As the bill is written, boaters who use any of 14 lakes outside of inspection times could be charged with a misdemeanor offense.

The bill, sponsored by Sen. John Martin, D-Eagle Lake, is designed to stop milfoil, hydrilla and other nuisance plants from spreading before they cause serious ecological and economic damage to the rest of Maine’s lakes.

At a public hearing Thursday, lake advocates said time is running out if Maine wants to avoid major infestations that have plagued other states.

Recreational fishermen, however, were livid.

Dave Barnes of China, a registered Maine Guide representing the 400 members of the Maine Bass Federation, said it’s unfair to limit public access while people who can afford it simply use private boat ramps.

“That’s what it comes down to – the haves and the have nots – and this is not what I fought for my country for,” he said.

Currently there are three public ramps that have restricted access because of invasive plant problems: two ramps on Messalonskee Lake, and one on Pickerel Pond.

Martin’s bill would apply to 21 public boat ramps at 14 lakes.

Supporters say something must be done if Maine is to avoid following in the footsteps of Florida, Vermont and other states that spend millions of dollars a year to manage their invasive plant problems.

Sharon Bard of Gray told the Natural Resources Committee that the Little Sebago Lake Association spent $8,000 last fall on a professional survey to identify the extent of the lake’s variable leaf milfoil problem.

“It came back scaring the daylights out of every one of us because there was far more milfoil than we ever dreamed in that lake,” Bard said. “It is all over the darn lake, and it is far more than an association can handle.”

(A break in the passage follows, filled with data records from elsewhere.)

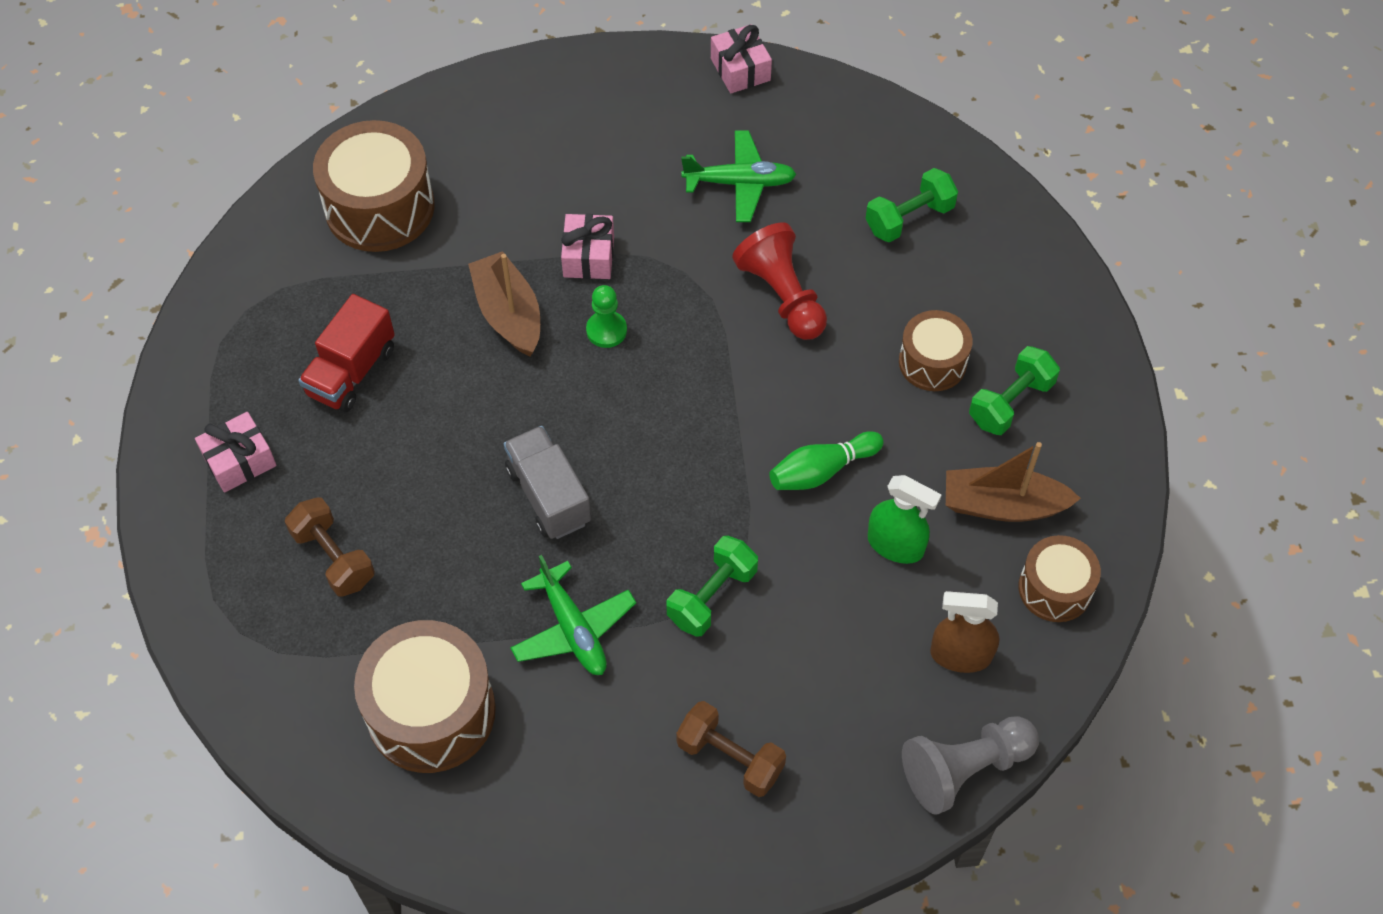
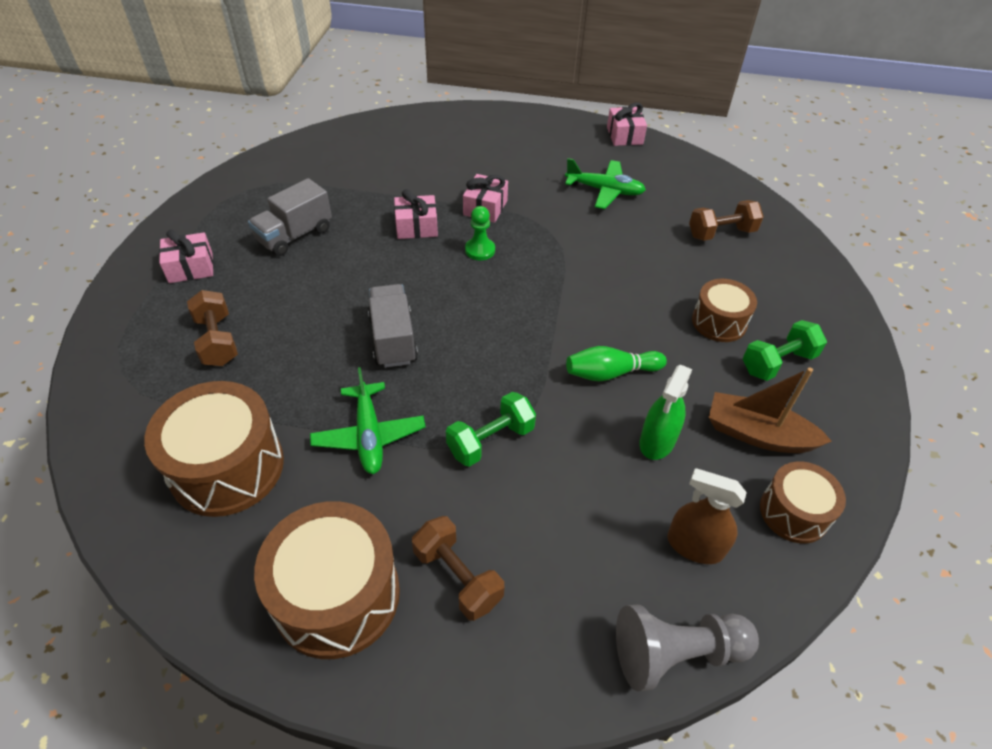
camera: 15 degrees right, 10 degrees down
red truck [298,294,395,412] -> grey truck [248,178,332,256]
brown drum [313,120,435,252] -> brown drum moved to [254,501,400,659]
brown boat [468,251,540,356] -> pink gift [394,189,438,239]
red pawn [732,223,827,340] -> none
green dumbbell [865,168,958,243] -> brown dumbbell [689,200,764,241]
green spray bottle [868,475,942,564] -> green spray bottle turned 75 degrees clockwise [640,365,693,460]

Andrew Fisk, director of the Bureau of Land and Water Quality, said the Maine Department of Environmental Protection would support the bill, but only with some critical changes.

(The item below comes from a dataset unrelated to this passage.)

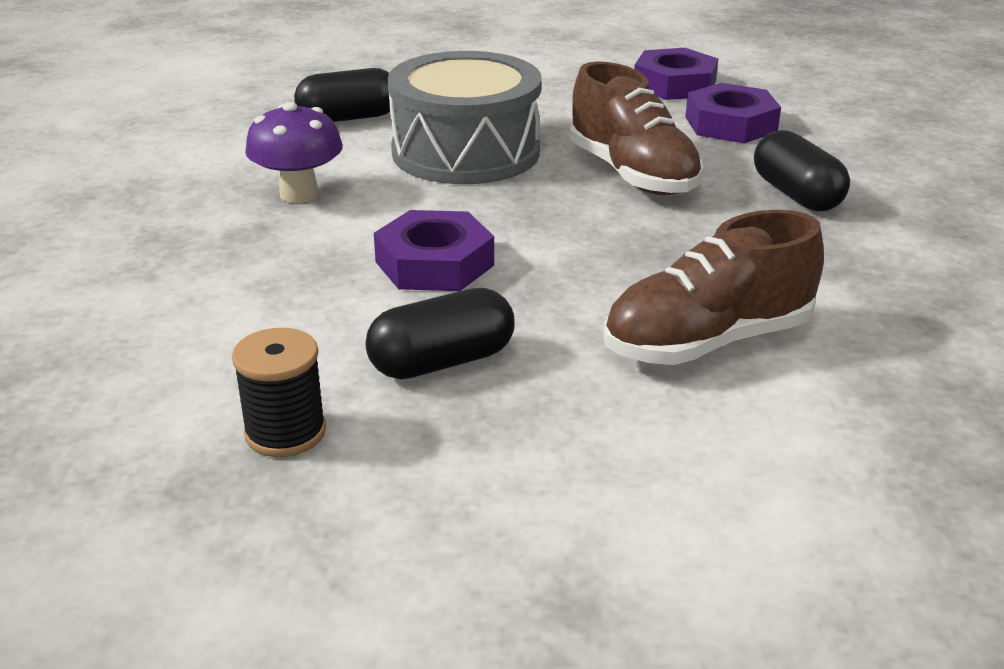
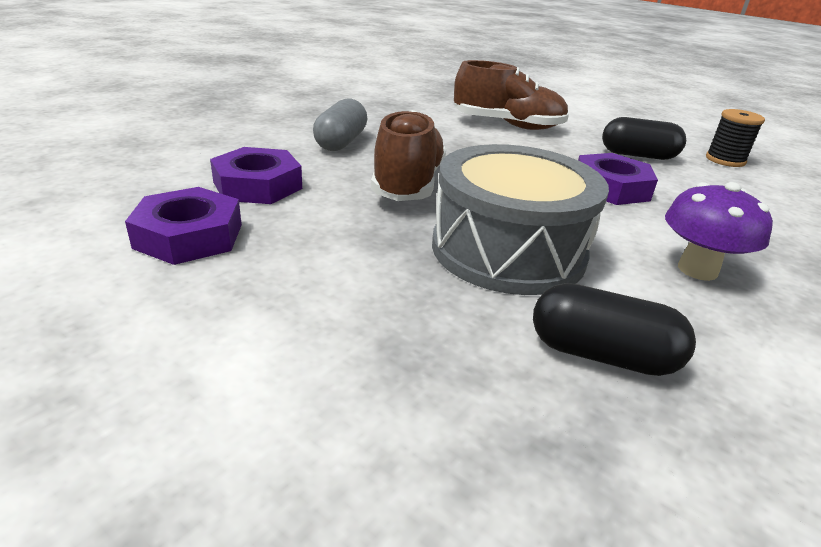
camera: 145 degrees left, 0 degrees up
black capsule [754,130,850,211] -> grey capsule [313,99,367,151]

Fisk said that providing enough inspectors at the lakes while still allowing a high degree of public access would “significantly and detrimentally redirect staff and resources.”

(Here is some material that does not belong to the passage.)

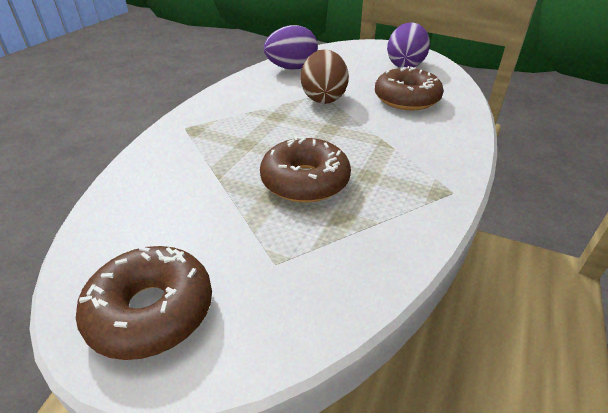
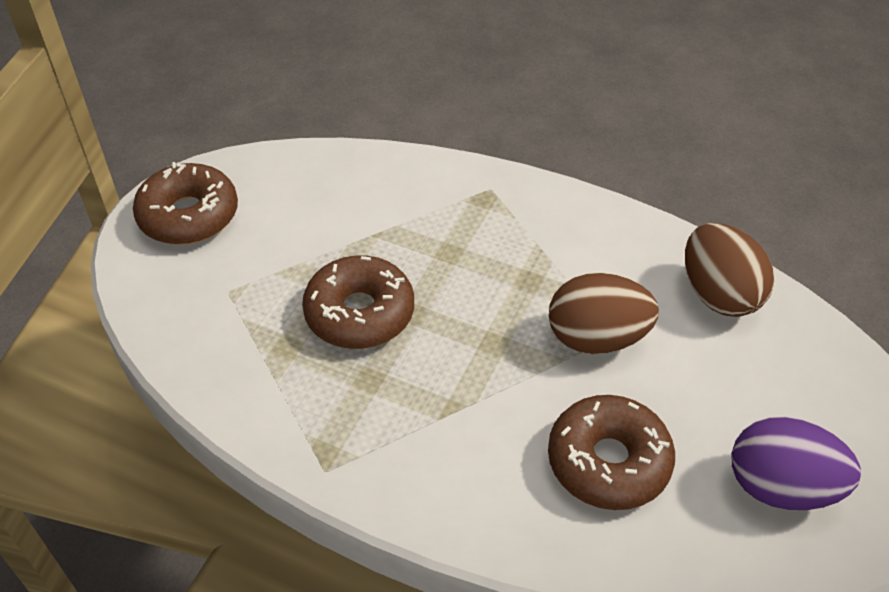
camera: 90 degrees right, 10 degrees up
purple egg [264,25,318,70] -> brown egg [685,223,774,317]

“Keeping sites open on infested lakes with paid inspectors, even on a limited basis, comes at a high cost,” he said.

In 2003, the DEP kept paid boat inspectors at the Route 27 ramp on Messalonskee Lake three days a week from June through September. The staffing cost $40 per boater visit.

Fisk said the state would like to continue to assess the risk on a case-by-case basis. He proposed an amendment to Martin’s bill that would give the DEP and the state Department of Inland Fisheries and Wildlife clear authority to require inspections on ramps at infested lakes.

“This would allow some relatively low-risk ramps to be kept open part-time or continuously, with inspectors assigned at optimal times,” he said. “Higher risk sites would have more inspection hours and perhaps be closed at other times.”

Dan Buckley, a biology professor at the University of Maine in Farmington who has spent the past three years mapping the spread of invasive plants in Maine lakes, called the bill’s solution a “one size fits all type of program.”

“We have no reason to suspect that all ramps pose the same risk of transmission,” he said.